With the grant support, Native student services has doubled its staff from 2 ½ to five positions, which were needed to expand cultural programming and develop two new mentorship initiatives for Native students, Perry said. The Good Relations Learning Community offers peer mentorship to Native students as they learn to navigate college life, and Building MSU Families invites students to develop family-like relationships with trained staff and faculty members across campus who mentor them as honorary “aunties” and “uncles.”

The cultural component is key to helping MSU’s Native students feel at home and that they belong at the university, said Perry.

“Some students may be really engaged and know a lot about their culture, and others maybe know that their great-great-grandma was part of a tribe and so they’re trying to reestablish their cultural identity and connection to their people. We work with all students on that,” she said.

Traditional beading is one of the many cultural enrichment activities students can try, along with tribal languages, sweetgrass medicine, native plants, appliqué, star quilting and more. Some are taught by visiting knowledge sharers from many tribal nations.

“We get to reach out to different tribal communities and involve different community members and integrate their knowledge,” said Perry, who added that the interaction for students is invaluable. “You may not know it, but you’re being given this traditional way of knowing and all of a sudden, you’re a knowledge carrier because you were taught the way of doing something.”

Walter Fleming, head of the Department of Native American Studies, said Native student enrollment and retention continue to increase at MSU. Since 2020, first-year Native student enrollment has increased by 22%, Native graduate student enrollment has increased by 62%, and the percentage of Native students in the MSU student body – 7% – is now, for the first time, slightly higher than the percentage of Native Americans in Montana’s population.

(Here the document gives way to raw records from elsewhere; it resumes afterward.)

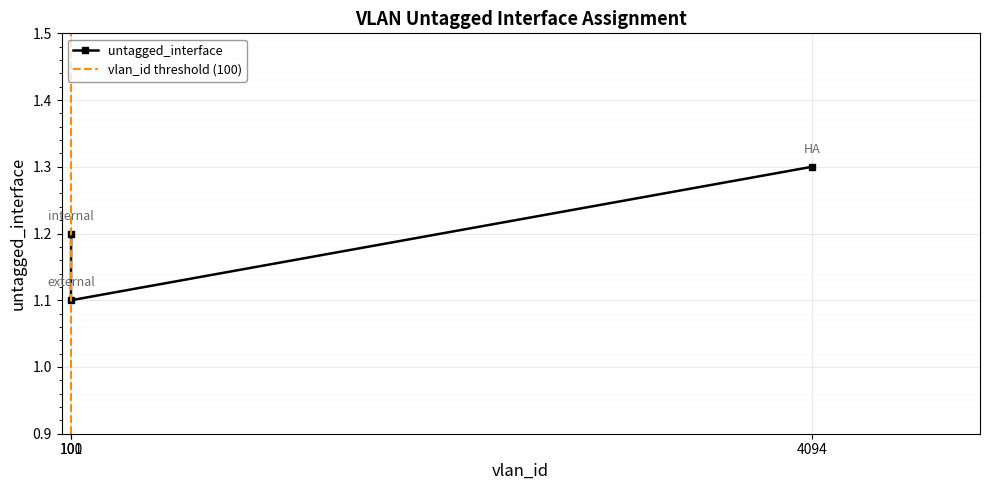

What is the value of the untagged_interface point at the 1st from the left?

1.1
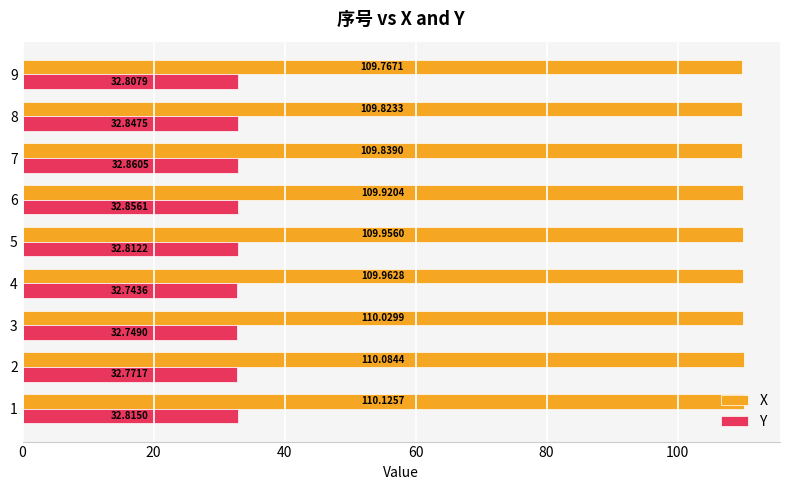

Which series has the largest total across all categories?

X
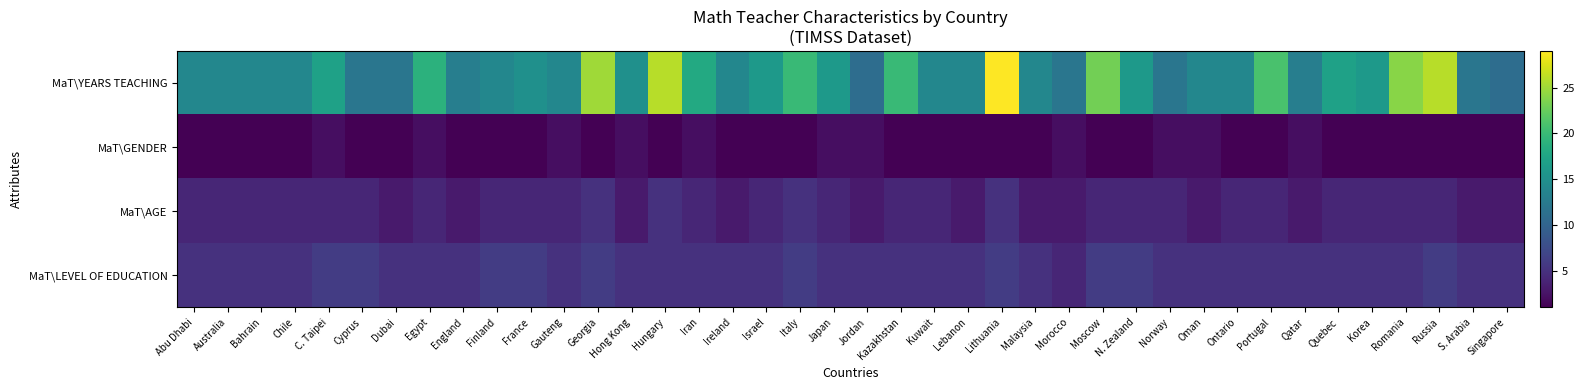

Between Kuwait and Russia, which is larger?

Russia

“While we can’t say for certain that the grant moved these numbers, they do demonstrate that there has been a positive impact,” said Fleming. He noted that the grant was received in 2022 as the new American Indian Hall was being opened, so both events may have contributed to the correlation.

Margaret A. Cargill Philanthropies supports efforts to enhance quality of life, and prevent and relieve suffering of children, families and seniors; preserve and promote the environment and the arts; and encourage the humane treatment of animals. Founded by the late Margaret A. Cargill, the foundation partners with organizations to make a lasting difference for individuals and communities, with particular attention to overlooked causes.